Additionally, inhaler technique training and the promotion of inhaler recycling programs were introduced to support best practices in inhaler use. Proper disposal of MDIs is a critical component of reducing environmental impact, as it minimises plastic waste and prevents the release of residual hydrofluorocarbons (HFCs). Although the adoption of recycling programs was encouraged, no formal data was collected on patient participation rates, highlighting an area for further evaluation.
Challenges and Opportunities
While this initiative demonstrated measurable improvements in prescribing practices, challenges remain in ensuring continuity of care across healthcare settings. New patients transferring into the practice often arrived with MDI prescriptions, necessitating additional review and counselling to align with sustainable prescribing goals.
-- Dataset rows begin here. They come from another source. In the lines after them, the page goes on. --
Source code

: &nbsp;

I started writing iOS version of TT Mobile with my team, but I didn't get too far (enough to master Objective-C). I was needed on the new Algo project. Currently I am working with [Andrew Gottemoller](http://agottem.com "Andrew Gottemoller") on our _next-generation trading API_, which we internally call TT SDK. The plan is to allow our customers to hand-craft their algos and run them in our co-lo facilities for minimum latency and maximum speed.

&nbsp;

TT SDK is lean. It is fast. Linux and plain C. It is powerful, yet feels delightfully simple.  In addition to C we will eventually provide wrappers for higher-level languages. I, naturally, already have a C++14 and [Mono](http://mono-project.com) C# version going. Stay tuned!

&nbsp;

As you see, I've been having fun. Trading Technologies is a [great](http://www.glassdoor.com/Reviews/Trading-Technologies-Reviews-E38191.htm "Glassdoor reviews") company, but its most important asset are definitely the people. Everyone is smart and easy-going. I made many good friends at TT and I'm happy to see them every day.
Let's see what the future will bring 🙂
This underscores the need for system-wide alignment to support consistent implementation of green prescribing strategies beyond individual practices.
Financial incentives, such as those provided by the Investment and Impact Fund (2022-2023), may have played a role in supporting other practices in the initial adoption of sustainable prescribing, but it was not continued in subsequent years. 2 Without continued policy-driven incentives, maintaining momentum in green prescribing may be challenging, particularly for practices balancing multiple clinical priorities. Future policy efforts should consider embedding sustainability targets within standard prescribing frameworks to ensure long-term adoption.
The cost of DPIs, historically a barrier to widespread use, has become less prohibitive with recent pricing changes. This suggests that financial constraints are no longer the primary limiting factor, and that behavioural and structural barriers - such as patient familiarity with MDIs and clinician prescribing habits - are the key challenges to address.2,17 Ensuring that shared decision-making remains central to prescribing discussions will be critical in overcoming these challenges and achieving sustained improvements in respiratory care.
Conclusion
The UK’s high reliance on MDIs presents a significant opportunity to reduce the environmental impact of respiratory care through green prescribing. While this initiative demonstrated changes in prescribing trends towards increased DPI use and in-date reviews, the role of education in achieving these outcomes remains unclear due to the absence of formal before-and-after assessments.
The decision to incorporate provider and patient education was based on the need to align prescribing behaviour with NHS sustainability goals, as well as existing evidence that awareness influences prescribing habits. However, no specific educational programs were evaluated for their impact, and no structured assessment of changes in awareness was undertaken. Future initiatives should include baseline and post-intervention evaluations to assess the direct impact of education on prescribing behaviour and patient adherence.
This initiative provides a model for embedding sustainability into routine clinical care. However, addressing challenges such as continuity of care, system-wide policy alignment, and patient engagement will be essential for scaling green prescribing efforts across the NHS. Future research should focus on quantifying the role of educational interventions, analysing the impact of prescribing changes on clinical outcomes, and ensuring that sustainability targets do not compromise patient care. Lessons from international best practices indicate that system-wide changes are achievable but require robust data-driven evaluation and strategic policy support to sustain long-term impact.